4.3. Cases Where Management Can File Lawsuits and Exceptions

In light of Court of Cassation decisions, site managements have standing in the following situations:

  1. Common Expense Receivables (Maintenance Fee Lawsuits): In accordance with KMK Article 35/i, the manager can directly file a lawsuit against a condominium owner who fails to pay their maintenance fee debt and initiate enforcement proceedings. A general assembly decision is not even required in this regard; the law directly grants authority.
  2. Prevention of Interference with Common Areas: In the event of unlawful occupation of common areas (for example, conversion of the shelter into a storage room), the manager may file a prevention of interference action within the scope of the duty to "protect the main real property."
  3. Service Contracts: In disputes arising from contracts to which management is a party (security, landscaping, elevator maintenance, etc.), it may file a lawsuit as a party to the contract.
  4. Defective Performance and Incomplete Works (Critical Area): Lawsuits to be filed against contractors for defects in common areas are the most sensitive matter. The Court of Cassation makes it a requirement in these lawsuits that the manager "be specifically authorized by the General Assembly of Condominium Owners" (See Court of Cassation 3rd Civil Chamber 2024/3912 Case). If there is no general assembly decision, courts give the manager time to remedy this deficiency (to obtain a decision and return).

Cases Where Lawsuits Cannot Be Filed: In lawsuits directly concerning property rights (land registry cancellation and registration, right of preemption, etc.), the site management has absolutely no standing. These lawsuits must be filed directly by the owners.

5. Problem of Transition to Mass Construction Management and De Facto Managements

The transition to "Mass Construction" (Site) management regulated by KMK Articles 66 and subsequent presents major problems in practice. Many sites, although managed in practice like mass construction, do not have an "Mass Construction Annotation" in the title deed or have not registered a "Mass Construction Management Plan."
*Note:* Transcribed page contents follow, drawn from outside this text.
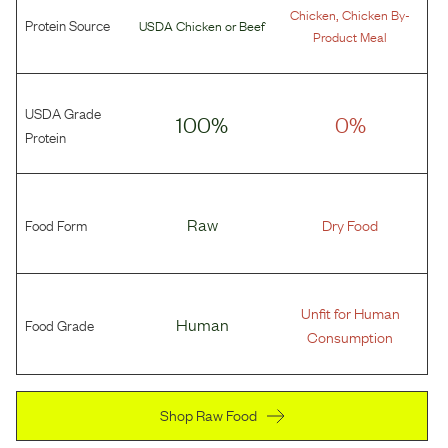
,
Chicken
Chicken By-
Protein Source
USDA Chicken
or
Beef
Product Meal
USDA Grade
100%
0%
Protein
Food Form
Raw
Dry Food
Unfit for Human
Food Grade
Human
Consumption
Shop Raw Food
As stated in the decision of Istanbul 16th Commercial Court of First Instance; "Since condominium ownership provisions will apply in sites and apartments at the stage of construction servitude where construction has actually been completed," the fact that the site has not yet officially transitioned to mass construction management does not completely eliminate the authorities of the de facto management. The Court of Cassation tends to accept, within the framework of good faith and the prohibition on abuse of rights, the decisions of managements that have actually formed and been adopted by owners despite formal deficiencies. However, for full legal certainty, the registration of the mass construction annotation in the title deed is essential.

6. Conclusion and Evaluation

Turkish Condominium Law is in search of a balance between the static structure of legislation and the dynamic structure of social life. Although site managements do not have legal personality, through the Court of Cassation's "functional interpretation" method, they have acquired a "limited standing" capable of protecting the interests of the community of condominium owners.

This "sui generis" structure places great responsibilities on managers. Managers, while acting on one hand as agents of condominium owners, are on the other hand managing an organization operating with business logic. For legal certainty, it is of vital importance that site managements obtain a clear, unambiguous, and detailed "authority to pursue lawsuits" from the General Assembly of Condominium Owners, particularly in lawsuits they will file against third parties or contractors. Otherwise, the risk of the lawsuit being dismissed due to "lack of active standing" always exists.

In future legislative arrangements, granting a legal personality status, even if limited, to site managements above a certain size (for example, above 500 independent sections) would be the most fundamental solution to resolve the current confusion.